[[ RECORDS TO PROCESS, beginning ]]

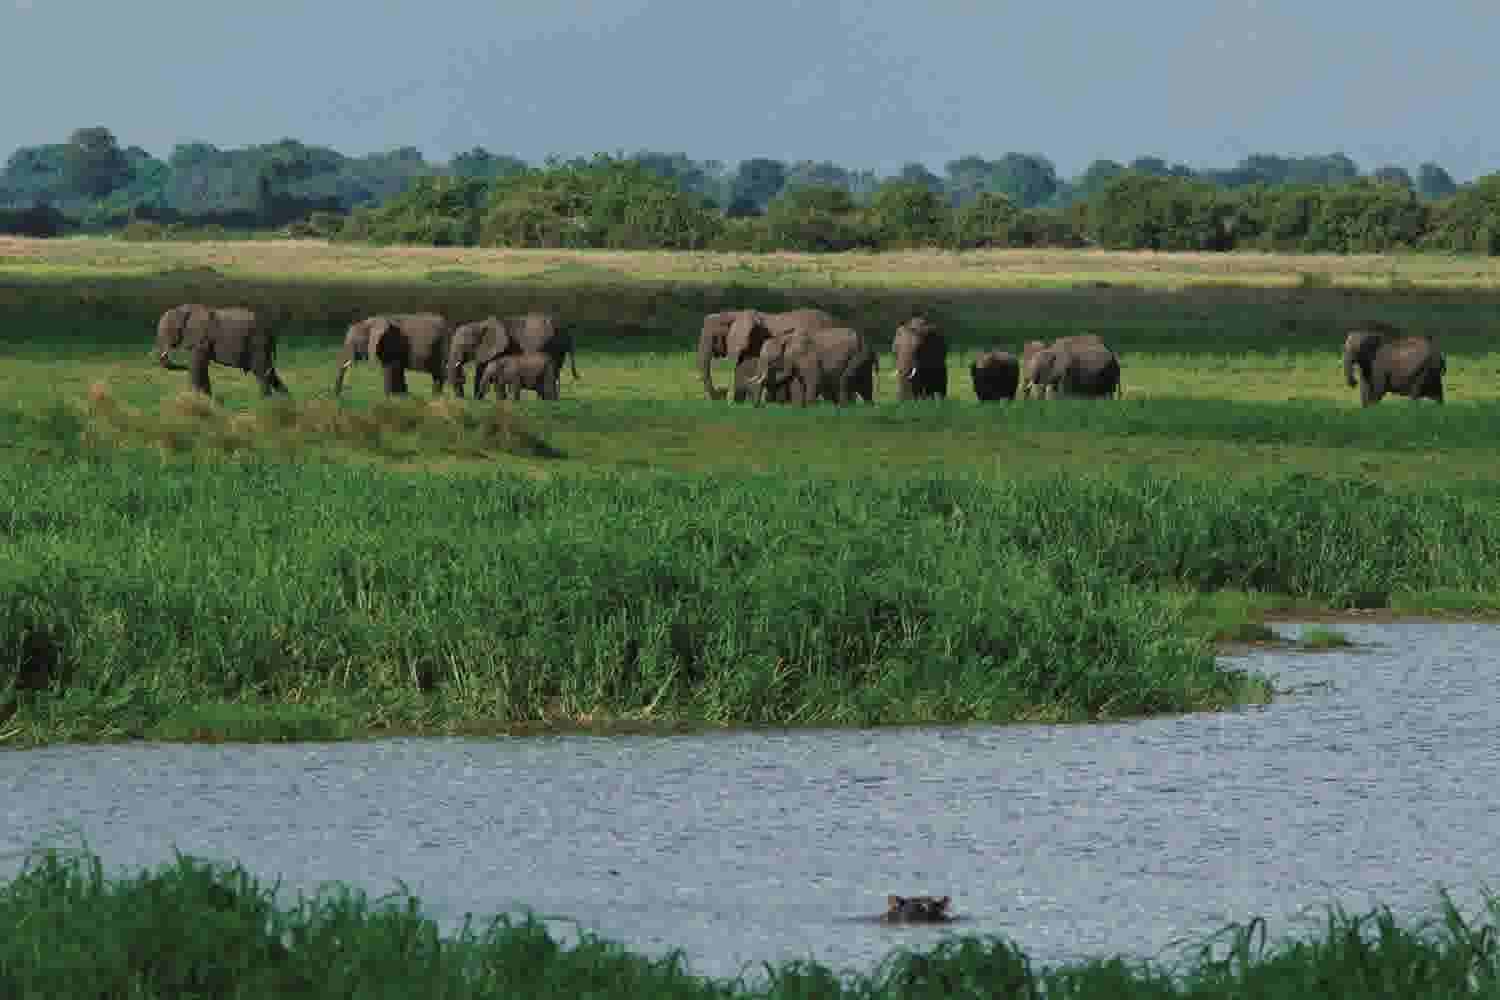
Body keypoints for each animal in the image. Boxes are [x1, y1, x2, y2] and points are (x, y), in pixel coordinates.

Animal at [156, 305, 289, 398]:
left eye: (169, 330)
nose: (184, 366)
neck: (186, 309)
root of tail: (271, 330)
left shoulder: (202, 339)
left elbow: (197, 365)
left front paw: (197, 398)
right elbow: (202, 366)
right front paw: (208, 399)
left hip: (258, 342)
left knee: (261, 371)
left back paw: (265, 401)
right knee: (269, 372)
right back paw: (284, 401)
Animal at [447, 316, 576, 401]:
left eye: (463, 345)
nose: (461, 397)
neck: (479, 324)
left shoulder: (500, 348)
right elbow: (482, 369)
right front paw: (479, 399)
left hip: (547, 344)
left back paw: (542, 399)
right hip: (559, 348)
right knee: (555, 370)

[[ RECORDS TO PROCESS, end ]]

(WHAT THE TASK ASKS)
Output the records above verbatim. Pictures stay out.

(SOLVED PROBLEM)
Body keypoints for each animal in the image. Boxes are [x1, y1, x2, y2] and points are (x, y), in pixel coordinates.

Animal at [156, 305, 289, 398]:
left eye: (169, 330)
nose: (184, 366)
neck: (186, 309)
root of tail: (271, 330)
left shoulder: (202, 339)
left elbow: (197, 365)
left front paw: (197, 398)
right elbow: (202, 366)
right front paw: (208, 399)
left hip: (258, 342)
left knee: (261, 371)
left back paw: (265, 401)
right knee: (269, 372)
right back paw: (284, 401)
Animal at [447, 316, 576, 401]:
left eye: (463, 345)
nose: (461, 397)
neck: (479, 324)
left shoulder: (500, 348)
right elbow: (482, 369)
right front paw: (479, 399)
left hip: (547, 344)
left back paw: (542, 399)
right hip: (559, 348)
right knee: (555, 370)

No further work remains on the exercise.